Closed oferb closed 4 years ago
Components can be written in Liquid, compiled server/dev side, and served to clients statically.
GitHub Pages makes using Liquid very simple by adding a Jekyll config, _config.yml
file to be precise and doing a little reorganizing...
_config.yml
title: Sensory Interface
description: >- # this means to ignore newlines until "baseurl:"
The Sensory Interface project aims to help people with blindness access data such as graphs and other complex numerical data
# baseurl: "" # the subpath of your site, e.g. /blog or /public
url: 'https://hasadna.github.io'
# Build settings
markdown: kramdown
theme: minima
plugins:
- jekyll-feed
- jekyll-github-metadata
collections_dir: public
collections:
about:
output: true
permalink: /:collection/:name/
tutorial:
output: true
permalink: /:collection/:name/
index:
output: true
permalink: /:collection/:name/
... which will also make maintaining translations of pages much simpler, because content will be in in .md
files separate from CSS, HTML, JS, etc. meaning that anyone wanting to help with translation need not have any coding experience. Plus this would make maintaining and changing the site significantly easier.

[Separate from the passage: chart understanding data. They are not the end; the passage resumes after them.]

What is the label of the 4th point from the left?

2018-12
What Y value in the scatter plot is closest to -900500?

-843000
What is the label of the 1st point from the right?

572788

The directory/file structure could be similar to...
_layouts/
default.html
_includes/
head.html
header.html
footer.html
_scss/
main.scss
header.scss
content.scss
footer.scss
assets/
css/
# ... where SCSS build process outputs to
images/
icons/
graph.svg
hand.svg
paper.svg
logo/
s-logo-blue.svg
s-logo-white.svg
team/
mohamd.svg
ofer.svg
back.svg
heart.svg
illustration.svg
product.svg
social-image.svg
piano/
# *.mp3
js/
public/
_about/
index.html
index.he.html
_tutorial/
index.html
index.he.html
_index/
index.html
index.he.html
ts/
bulder/
bulder.ts
languages/
i18n.ts
view/
audio.ts
braille_controller.ts
view.ts
scripts.ts
utils.ts
This would better organize things and make the site's components (header, footer, etc.) the same across all pages, plus there is the added bonus of having scripted logic build HTML and CSS for clients. Which should all equate to a better experience for both contributors and clients.
Thanks for the suggestion. I think we'll stay with the components in the zip file, they seem easier.

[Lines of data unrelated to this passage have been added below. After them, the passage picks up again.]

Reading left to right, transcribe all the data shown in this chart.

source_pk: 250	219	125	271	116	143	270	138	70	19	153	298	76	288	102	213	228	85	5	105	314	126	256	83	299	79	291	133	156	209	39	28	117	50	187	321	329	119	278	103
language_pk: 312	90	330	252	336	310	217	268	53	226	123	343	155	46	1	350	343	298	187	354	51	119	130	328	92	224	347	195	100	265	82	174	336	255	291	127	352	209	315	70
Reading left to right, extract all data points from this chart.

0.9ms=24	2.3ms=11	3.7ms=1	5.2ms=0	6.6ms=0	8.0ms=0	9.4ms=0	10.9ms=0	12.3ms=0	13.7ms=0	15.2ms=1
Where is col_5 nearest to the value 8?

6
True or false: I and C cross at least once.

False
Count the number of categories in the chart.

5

Doing things the correct way does not always seem easy, however, in the long-term it is not only easier but also less fragile.
Using JavaScript for client-side dynamic content, and/or things that CSS or HTML cannot do is a correct way to utilize JavaScript.
Using PHP for server-side dynamic content is a correct way to utilize PHP.
Using a static site builder for static content is the correct way to utilize tools such as Jekyll, MustacheJS, etc.
Different tools are designed to solve different problems.
Example code: components.zip
After we do this, make the logo point to the home page. Set "Sensory Interface" alt text on the logo image.